#### [EXERCISE REQUIREMENTS]
[A] Answer these questions using the commentary on Saint Lucia's government and its young people:
(i) How many regular citizens have been killed, raped or otherwise abused without resolution, according to the text?
(ii) Who guards members of the current government night and day?
(iii) Which two sources does the text name as underscoring what Saint Lucians endure daily?
[B] Write the next part of the commentary on Saint Lucia's government and its young people, picking up after its final sentence.

#### [EXCERPT PROVIDED]

Like the government, the unconscionable propagandists had not a word to say about the unspeakable attack on the young victim and her boyfriend by unidentified armed vermin at a popular beach a seagull’s squawk from a tourist resort.

Then again, it would seem members of the current government believe they have good reason to fear for their lives. The big difference between them and regular citizens—some 500 of whom have been killed or raped or otherwise abused without resolution—is that they are guarded night and day by over-burdened police officers who should also be protecting regular citizens and their property.

I repeat: Lashawn’s televised statement had less to do with concern for the prime minister’s safety than with the plight of desperate young people with no one to turn to.

Whatever the wonderful contributions of STEP, NICE, BEEP and the other tax-funded unsustainable government programs, they do not begin to ameliorate what the majority of Saint Lucians, the young especially, endure on a daily basis—some of it underscored in the latest CCYD report and the earlier cited PAHO study.

(Extracted records)
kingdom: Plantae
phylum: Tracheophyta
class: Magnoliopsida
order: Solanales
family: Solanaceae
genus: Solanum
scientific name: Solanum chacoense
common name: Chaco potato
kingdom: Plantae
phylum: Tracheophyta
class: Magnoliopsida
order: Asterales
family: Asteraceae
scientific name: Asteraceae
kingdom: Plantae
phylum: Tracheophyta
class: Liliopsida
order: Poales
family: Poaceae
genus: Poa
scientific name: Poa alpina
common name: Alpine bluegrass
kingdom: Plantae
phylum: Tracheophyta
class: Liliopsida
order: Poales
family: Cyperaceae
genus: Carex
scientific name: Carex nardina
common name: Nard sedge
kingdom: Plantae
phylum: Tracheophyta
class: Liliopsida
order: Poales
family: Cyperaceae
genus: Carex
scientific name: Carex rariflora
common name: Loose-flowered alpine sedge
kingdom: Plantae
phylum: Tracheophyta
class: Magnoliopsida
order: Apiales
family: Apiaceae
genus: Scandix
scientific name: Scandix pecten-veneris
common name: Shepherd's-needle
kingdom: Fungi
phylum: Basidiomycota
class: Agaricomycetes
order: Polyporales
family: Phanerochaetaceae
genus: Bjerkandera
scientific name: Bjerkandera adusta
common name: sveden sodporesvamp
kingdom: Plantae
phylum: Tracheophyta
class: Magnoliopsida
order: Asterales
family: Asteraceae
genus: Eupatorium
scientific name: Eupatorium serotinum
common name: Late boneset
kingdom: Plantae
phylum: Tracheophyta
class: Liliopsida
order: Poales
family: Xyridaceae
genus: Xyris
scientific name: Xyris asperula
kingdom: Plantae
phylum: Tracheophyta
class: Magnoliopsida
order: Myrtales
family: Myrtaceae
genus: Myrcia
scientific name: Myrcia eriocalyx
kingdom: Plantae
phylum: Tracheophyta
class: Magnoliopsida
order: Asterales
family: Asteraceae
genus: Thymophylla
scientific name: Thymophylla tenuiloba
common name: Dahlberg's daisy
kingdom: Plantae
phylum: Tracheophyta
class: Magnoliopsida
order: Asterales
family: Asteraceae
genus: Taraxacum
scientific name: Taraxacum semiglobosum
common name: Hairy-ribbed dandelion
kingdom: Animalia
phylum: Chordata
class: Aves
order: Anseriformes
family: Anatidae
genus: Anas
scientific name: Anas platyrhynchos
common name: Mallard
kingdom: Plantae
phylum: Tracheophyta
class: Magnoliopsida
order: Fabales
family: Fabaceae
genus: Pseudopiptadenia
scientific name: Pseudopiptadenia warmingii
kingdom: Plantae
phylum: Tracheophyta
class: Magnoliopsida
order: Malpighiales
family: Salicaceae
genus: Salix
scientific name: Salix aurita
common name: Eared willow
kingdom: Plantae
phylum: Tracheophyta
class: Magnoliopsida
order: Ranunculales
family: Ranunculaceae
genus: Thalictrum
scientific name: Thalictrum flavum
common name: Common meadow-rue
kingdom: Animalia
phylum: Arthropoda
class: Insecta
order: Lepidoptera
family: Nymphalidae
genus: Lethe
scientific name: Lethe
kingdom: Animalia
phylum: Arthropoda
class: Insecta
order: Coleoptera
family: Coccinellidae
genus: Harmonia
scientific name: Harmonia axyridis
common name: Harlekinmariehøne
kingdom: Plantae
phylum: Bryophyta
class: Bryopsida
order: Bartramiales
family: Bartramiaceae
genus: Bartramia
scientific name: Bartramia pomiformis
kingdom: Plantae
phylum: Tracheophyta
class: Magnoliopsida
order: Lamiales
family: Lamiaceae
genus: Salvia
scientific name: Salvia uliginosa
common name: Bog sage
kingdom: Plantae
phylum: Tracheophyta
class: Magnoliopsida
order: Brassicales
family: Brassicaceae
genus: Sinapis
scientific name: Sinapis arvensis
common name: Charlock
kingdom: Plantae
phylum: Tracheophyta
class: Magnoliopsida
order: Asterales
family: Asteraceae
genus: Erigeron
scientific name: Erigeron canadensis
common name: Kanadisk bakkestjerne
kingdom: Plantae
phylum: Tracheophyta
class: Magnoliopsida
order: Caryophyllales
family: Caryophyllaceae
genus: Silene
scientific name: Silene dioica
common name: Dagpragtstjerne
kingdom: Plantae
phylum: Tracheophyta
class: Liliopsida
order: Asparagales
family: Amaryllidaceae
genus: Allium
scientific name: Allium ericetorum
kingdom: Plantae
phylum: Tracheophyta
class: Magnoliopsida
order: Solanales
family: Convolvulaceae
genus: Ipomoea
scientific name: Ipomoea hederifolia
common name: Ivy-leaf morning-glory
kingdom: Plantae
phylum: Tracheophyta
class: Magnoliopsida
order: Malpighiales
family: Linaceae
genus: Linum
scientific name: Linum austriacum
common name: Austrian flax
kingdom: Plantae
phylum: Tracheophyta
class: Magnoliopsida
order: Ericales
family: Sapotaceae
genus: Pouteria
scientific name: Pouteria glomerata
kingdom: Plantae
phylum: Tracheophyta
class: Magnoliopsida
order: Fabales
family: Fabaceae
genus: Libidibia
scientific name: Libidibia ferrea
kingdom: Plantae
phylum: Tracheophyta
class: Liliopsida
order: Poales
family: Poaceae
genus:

#### [PER-TASK ANSWERS]
[A]
(i) Some 500.
(ii) Over-burdened police officers.
(iii) The latest CCYD report and the earlier cited PAHO study.

[B]
Just recently the prime minister himself acknowledged that 72 percent of the nation’s workforce cannot access available jobs for lack of the required skills. He had no comment on the occasion for the consequences on those who must depend on the jobless vast majority of the unskilled and uneducated workforce—surely a crime deserving of a plague on those responsible.

I am at this point reminded of Carly Simon’s “You’re So Vain You Probably Think This Song Is About You . . .”

Lashawn Lambert’s song was never about the prime minister and no one knows that better than the prime minister and the parasites that feed off his position at the expense of 80 percent of the nation, unemployed as well as employed, the worst sufferers being the victimized ostensible leaders of tomorrow.

The SLP’s vicious but hardly surprising assault on a teenager, simply because he dared to put into words what already most of us know but are too scared to voice, is an abomination that brings to mind the widely revered Hilary Beckles, the keynote speaker at a convention of the SLP shortly before it was booted out of office in 2006:

“Any political party that promotes internal conflict, that generates division among the citizens, is a party that turns its energies against the society and it should be banished from the society.

“We are looking for leaders who are not vindictive, who are not partisan, who will stand above the issues and mobilize every good for social development.”

The SLP, whose leader announced at its most recent convention that it had “the Chastanets in our sights,” has now turned on the teen with a video of the kind it typically reserves for election campaigns.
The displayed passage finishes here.